The only ones who don’t are the ones who go suddenly and unexpectedly. And, heck, even they have a half-second of pain, confusion and bowel/bladder evacuation, in which all traces of dignity and peace are purged before the horrible transition from warm humanity to cold pile-of-rotting-meat is finally complete.

If the recommendation here is to simply quit while we’re ahead, to embrace the end before things get really rough, why shouldn’t we just eat a bullet when we’re young and beautiful, instead of waiting for the first corrosive effects of age to creep in?

We’re all dying, after all. Slowly, but surely.

The idea that “death is a natural part of life” is a wrong-headed cliché borrowed from Eastern and New Age philosophies that we’ve been using for generations now to make ourselves feel more enlightened and transcendent than we really are. It’s a flimsy notion snipped right from the same hackneyed, ham-handed cloth as “Everything happens for a reason” and “God works in mysterious ways.”

The idea that “death is a natural part of life” is like the concept of the afterlife, a fabrication we’ve devised to comfort ourselves and make the inevitable somehow digestible. It makes us feel like our own deaths are just another link in some great, big, beautiful “circle of life.”

Hakuna matata, right?

Except death is not a part of life, despite what all the would-be Buddhas out there would have you believe. Death is the polar opposite of life.

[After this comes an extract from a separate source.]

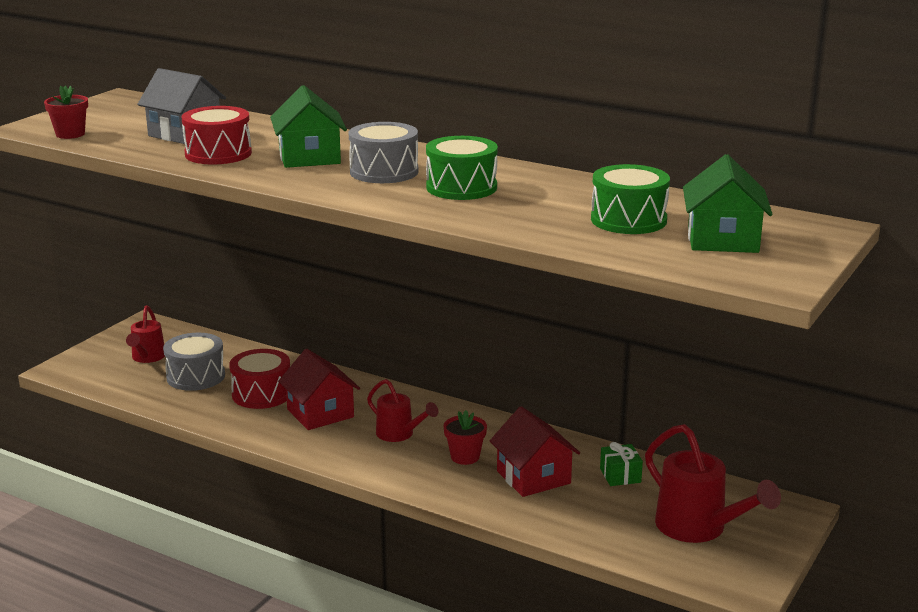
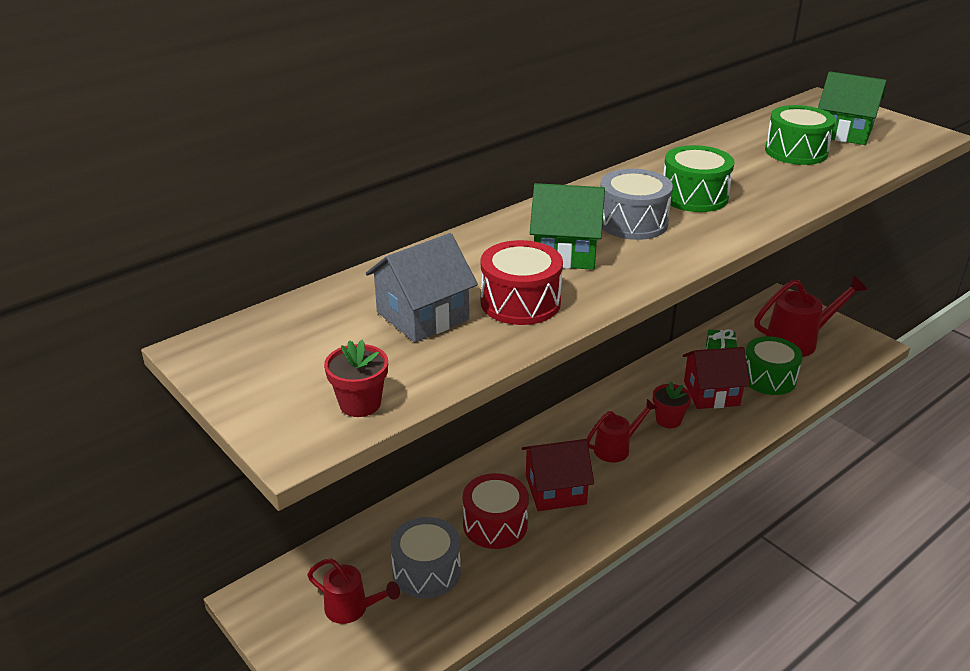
camera: 70 degrees left, 10 degrees up
none -> green drum [746,336,803,395]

In actuality, the very essence of life is the whole snarling, spitting, frantic fight to stay as far away from death as possible. Suffering and struggle are part of that.

Nothing should be more important than life; not financial debt, not escape from pain, not promises made, not even liberty and justice for all (sorry, all you idealists who put political martyrs on pedestals, I think you’re nuts). It’s certainly more important than some half-baked virtue like “dignity.”

No measure of life is trivial, no procedure to prolong it unreasonable. The moment you “accept death” as a “natural part of life,” you’re already dead.

Simply put, “giving up” and “giving in” mean the exact same thing. Don’t be fooled into thinking otherwise.